In St. John, love is the way of the Cross. That is why his poetry is amorous. He draws in his poetry the keys to the emptying, the disassembling; he does not want to be anything but the beloved in the lover and the lover in the beloved. The wedding and the bridal chamber, the annulment of the self in the love of the beloved. You do not bear the silence of the beloved and you suffer the hells of your nakedness, stripped of everything, you are in the void waiting for him, and once the beloved gives you Grace, you wish to die to eternalize yourself in it. In the beloved, you are martyrized by love, and as Cristina Kaufmann, a Carmelite nun, says, you throw everything overboard except love. Because you want to live in a love that does not change and that is of a nature that is not human. In the depths of the human soul, there is a minimal space where it is possible to find the love of the One, of the Divinity, of that which transcends all science.

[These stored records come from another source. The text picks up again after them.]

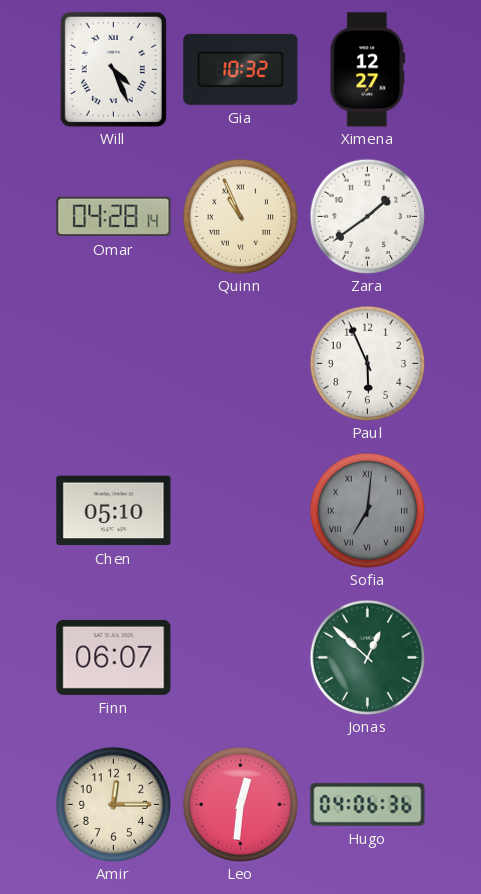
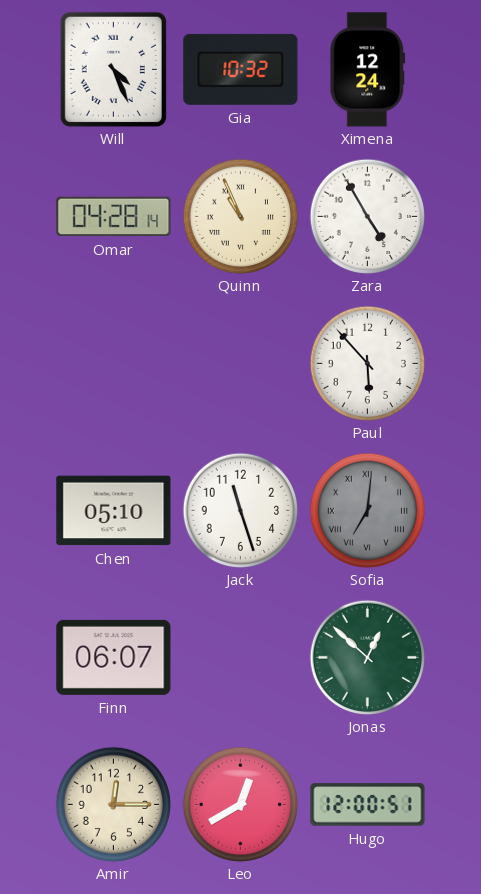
Ximena: 12:27 -> 12:24
Zara: 1:39 -> 4:55
Paul: 5:56 -> 5:53
Jack: none -> 11:27
Leo: 12:31 -> 12:40
Hugo: 04:06 -> 12:00
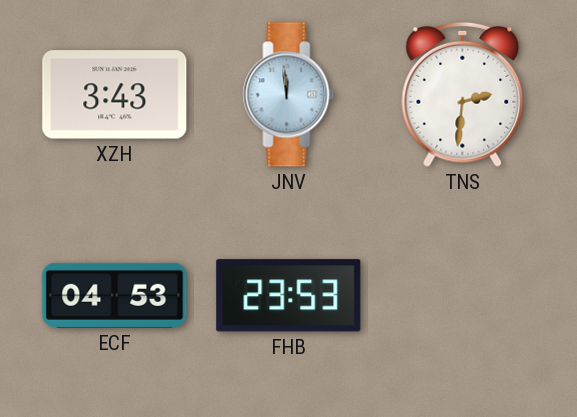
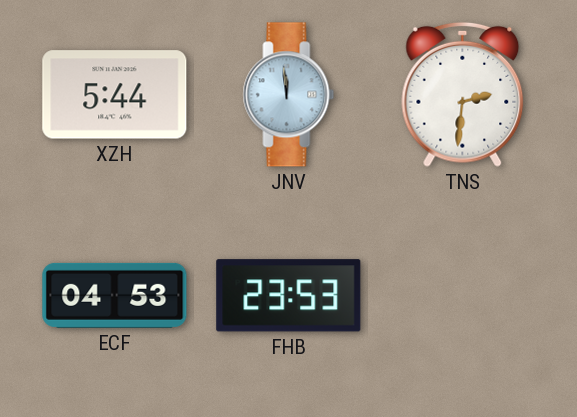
XZH: 3:43 -> 5:44
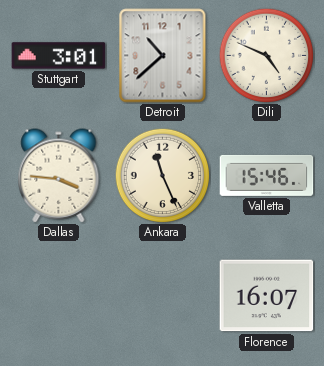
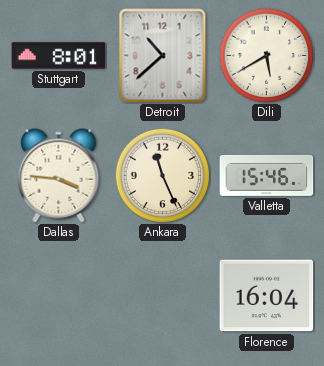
Stuttgart: 3:01 -> 8:01
Dili: 4:49 -> 5:40
Florence: 16:07 -> 16:04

That is what we read in The Living Flame, in The Spiritual Canticle, and in The Dark Night, and the arcane is the same as always, to annihilate yourself in the process so that the beloved fills you and to lose everything in order to gain the Grace of the beloved. But the beloved changes, changes, and can abandon you in the void, except the one who does not change. The one who invites you to cross the silence in silence, to strip even your skin and your bones. In him, we find what is enough, the ultimate meaning, the full love life converted.
The loving key of the Poems of St. John and St. Teresa reveals to whoever knows how to read them the path revealed two thousand years ago. The path consummated after your painful complaint of spite, God, why have you abandoned me, the place where you say, in your hands, I entrust my spirit. And thereafter, if all is consummated, nothing will be left from you but love, the love you did not throw overboard.